Prompt: Keep the wording of the records intact as you retype them, and omit every image.

Bounding box coordinate data:
☆ ☆ ☆

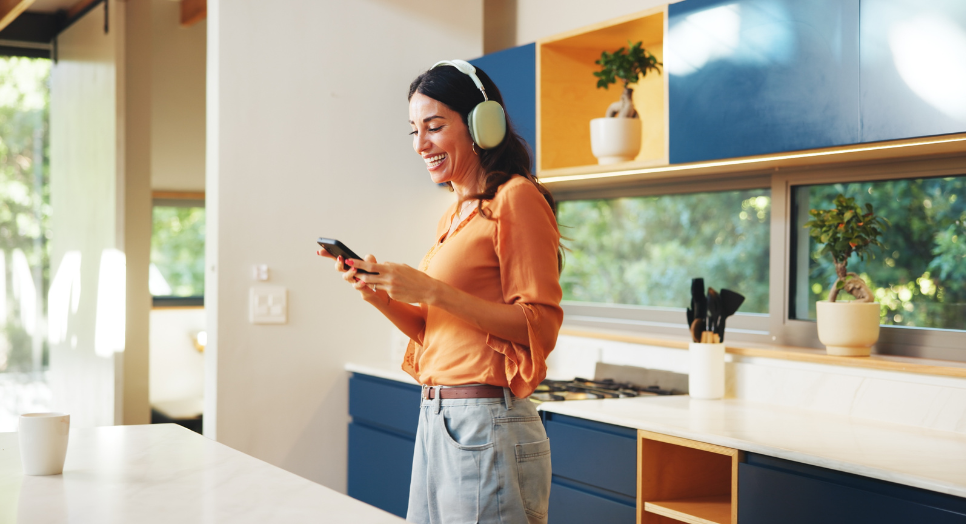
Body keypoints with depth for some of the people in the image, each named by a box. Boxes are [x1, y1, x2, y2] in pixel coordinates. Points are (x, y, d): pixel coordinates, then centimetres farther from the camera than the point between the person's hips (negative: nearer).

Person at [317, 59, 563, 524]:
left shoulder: (516, 199, -9)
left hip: (486, 427, -8)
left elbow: (541, 327, -15)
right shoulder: (454, 216, 16)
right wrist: (381, 296, 3)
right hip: (434, 419, 8)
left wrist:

☆ ☆ ☆

Exercise solution:
Body keypoints with depth for some of the people in the image, each named by a box. Boxes are [x1, y1, x2, y2] in pixel coordinates. Points are (x, y, d): pixel coordinates, then centimetres farther from the camera than the point between the person's hips (negative: nearer).

Person at [317, 59, 563, 524]:
left shoulder: (516, 199, -9)
left hip: (486, 427, -8)
left elbow: (541, 327, -15)
right shoulder: (454, 216, 16)
right wrist: (381, 296, 3)
right hip: (434, 419, 8)
left wrist:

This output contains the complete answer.